All attackers have to do is slightly modify their techniques and they're successful again. For example, we warn people about fake antivirus messages, and they get fooled by a fake disk-compacting program. We warn people about patching their OS and attackers move on to popular browser apps.
Today, most attacks are launched from exploited websites. You're more likely to be exploited from a website you trust and visit every day than from a porn site. Now we're trying to tell people not to run the link or executable they've been offered in their browser window or not to give their logon credentials to people who send emails. I wonder how long it will take for us to effectively teach and learn these current lessons.
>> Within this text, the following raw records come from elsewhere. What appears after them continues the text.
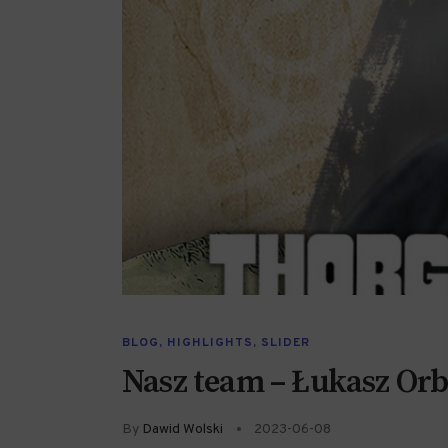
BLOG
,
HIGHLIGHTS
,
SLIDER
Nasz team – Łukasz Orb
By
Dawid Wolski
2023-06-08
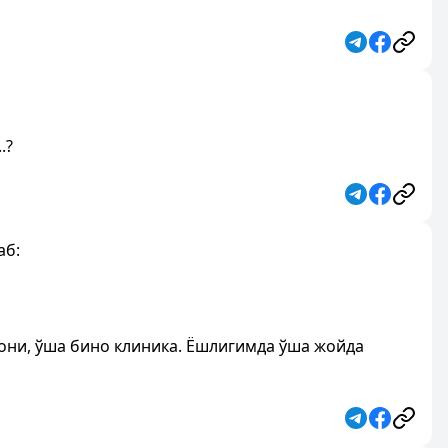
.?
аб:
нони, ўша бино клиника. Ёшлигимда ўша жойда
We haven't learned how to stop attackers from exploiting our PCs, and they're already moving onto our mobile devices. Nearly every threat we had in the PC world is being repeated in the mobile world. Worse, we're very bad at transferring lessons learned on one platform to another. It will only get worse as the Internet of things (IoT) accelerates. Smart televisions, cars, toasters, clothing -- everything will be targeted for attack.
Lack of focus on the right risks
But the biggest problem with computer defense may be the inability to appropriately prioritize competing risks. Some of the hundreds of possible ways to exploit a company are far more likely to happen than others. This makes for a huge gulf between your highest-rated threats and your most likely ones. Success belongs to those who focus their security efforts more often on the latter.
I frequently ask IT security personnel to list every computer security defense they're implementing at their company, the money spent, and the staff resources dedicated to each project and operation. I then ask them to tell me the most common ways their company is exploited. Rarely do I hear two answers that are the same. If the IT security employees don't agree on what's wrong, how can you efficiently defend your environment?
More often than not, the No. 1 problem is unpatched software, and the No. 2 problem is social engineering. In the case of unpatched software, it's usually only one to three unpatched applications, out of the hundreds you need to patch, that are responsible for most exploits by outsiders. But how many companies focus on patching those few applications perfectly, to the expense of most nearly everything else? Almost none.